(Given data begins)

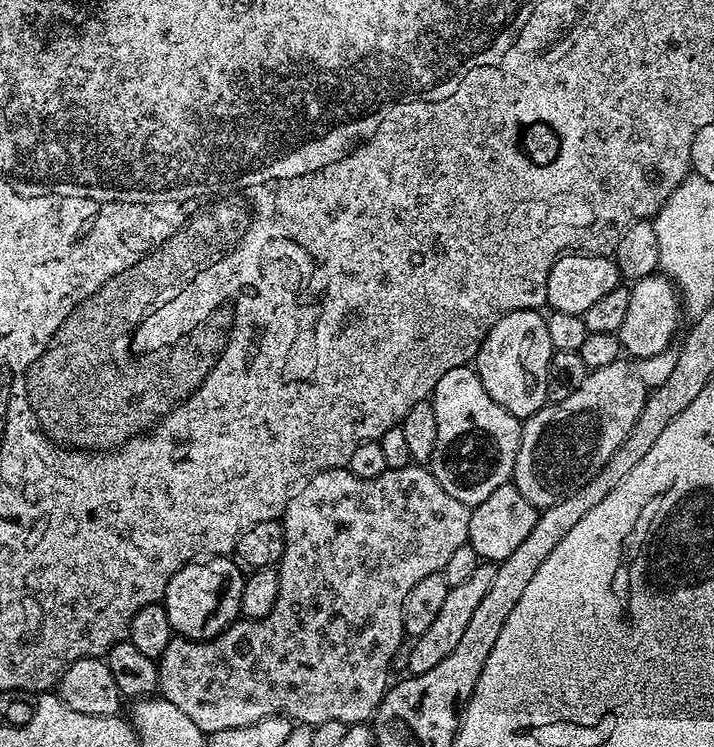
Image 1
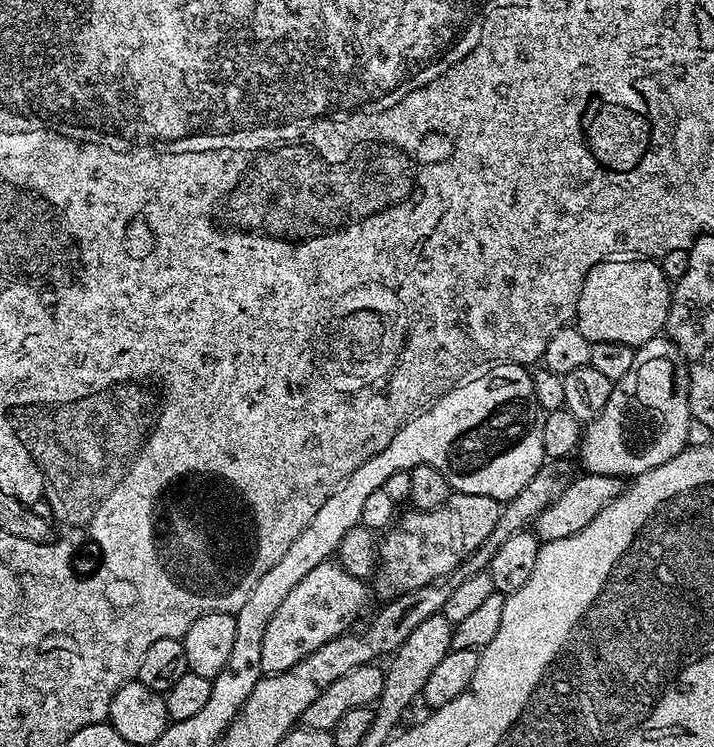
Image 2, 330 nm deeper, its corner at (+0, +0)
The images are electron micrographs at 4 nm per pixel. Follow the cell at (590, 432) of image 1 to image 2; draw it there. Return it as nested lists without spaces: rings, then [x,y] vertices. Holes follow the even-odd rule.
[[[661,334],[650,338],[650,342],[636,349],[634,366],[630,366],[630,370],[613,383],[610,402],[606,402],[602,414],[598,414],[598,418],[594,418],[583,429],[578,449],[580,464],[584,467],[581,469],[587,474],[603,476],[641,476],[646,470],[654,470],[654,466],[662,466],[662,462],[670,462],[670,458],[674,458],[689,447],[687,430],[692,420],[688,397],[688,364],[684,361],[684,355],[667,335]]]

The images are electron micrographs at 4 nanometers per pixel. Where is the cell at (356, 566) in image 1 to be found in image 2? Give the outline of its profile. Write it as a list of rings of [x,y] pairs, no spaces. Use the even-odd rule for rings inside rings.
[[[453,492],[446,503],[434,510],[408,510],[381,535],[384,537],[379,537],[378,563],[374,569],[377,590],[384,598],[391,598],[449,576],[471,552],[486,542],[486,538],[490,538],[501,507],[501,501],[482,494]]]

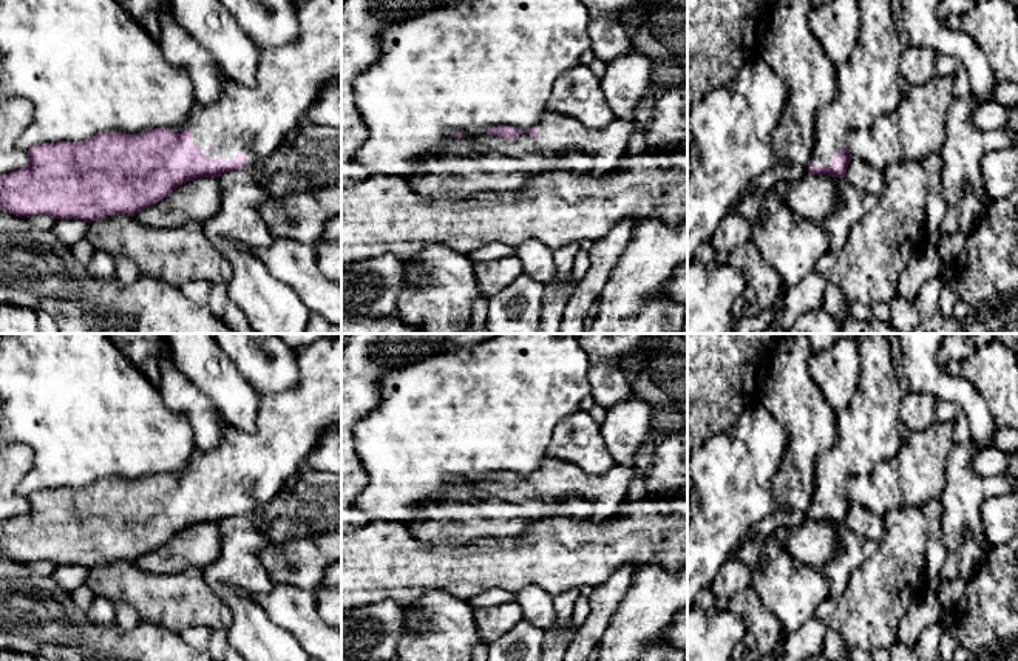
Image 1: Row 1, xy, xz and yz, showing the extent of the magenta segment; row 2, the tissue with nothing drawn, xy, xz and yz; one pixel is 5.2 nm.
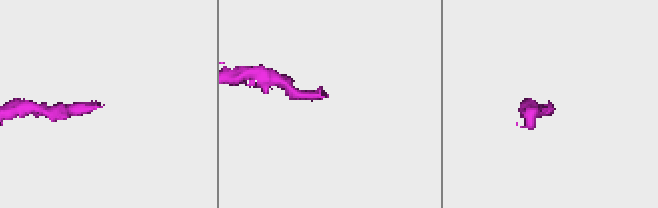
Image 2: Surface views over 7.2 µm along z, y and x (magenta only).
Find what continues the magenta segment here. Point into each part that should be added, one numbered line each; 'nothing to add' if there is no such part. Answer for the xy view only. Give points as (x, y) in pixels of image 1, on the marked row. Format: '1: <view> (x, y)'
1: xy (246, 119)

(Given data ends)
(Given data begins)

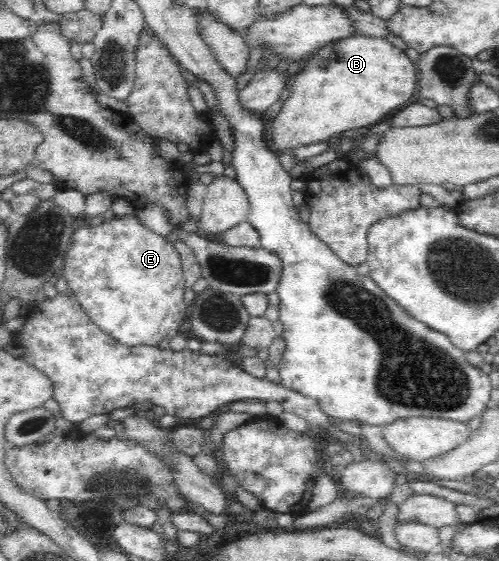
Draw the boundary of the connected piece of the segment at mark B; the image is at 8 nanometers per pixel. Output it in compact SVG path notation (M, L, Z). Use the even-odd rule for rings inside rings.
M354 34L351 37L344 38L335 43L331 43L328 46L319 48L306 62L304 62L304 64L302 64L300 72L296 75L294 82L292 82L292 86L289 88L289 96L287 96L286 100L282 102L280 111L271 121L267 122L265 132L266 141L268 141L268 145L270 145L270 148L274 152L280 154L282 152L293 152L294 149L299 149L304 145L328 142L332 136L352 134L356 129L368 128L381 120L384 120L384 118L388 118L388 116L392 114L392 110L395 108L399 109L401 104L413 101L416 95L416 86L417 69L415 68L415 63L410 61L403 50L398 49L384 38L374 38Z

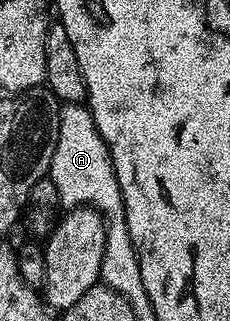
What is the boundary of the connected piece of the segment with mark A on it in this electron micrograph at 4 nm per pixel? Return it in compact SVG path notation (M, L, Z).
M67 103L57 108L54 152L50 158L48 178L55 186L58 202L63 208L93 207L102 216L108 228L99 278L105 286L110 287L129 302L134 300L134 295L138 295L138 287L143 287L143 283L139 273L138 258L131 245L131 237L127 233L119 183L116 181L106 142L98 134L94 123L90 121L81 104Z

(Given data ends)

What to produce: Take only the lines above from the one that has "The images are electron micrographs at 4 nanometers" through the one that has "Image 2: Surface" and reproduce them exactly, omitting any pictures.

Result of the task:
The images are electron micrographs at 4 nanometers per pixel. Where is the cell at (356, 566) in image 1 to be found in image 2? Give the outline of its profile. Write it as a list of rings of [x,y] pairs, no spaces. Use the even-odd rule for rings inside rings.
[[[453,492],[446,503],[434,510],[408,510],[381,535],[384,537],[379,537],[378,563],[374,569],[377,590],[384,598],[391,598],[449,576],[471,552],[486,542],[486,538],[490,538],[501,507],[501,501],[482,494]]]

Image 1: Row 1, xy, xz and yz, showing the extent of the magenta segment; row 2, the tissue with nothing drawn, xy, xz and yz; one pixel is 5.2 nm.
Image 2: Surface views over 7.2 µm along z, y and x (magenta only).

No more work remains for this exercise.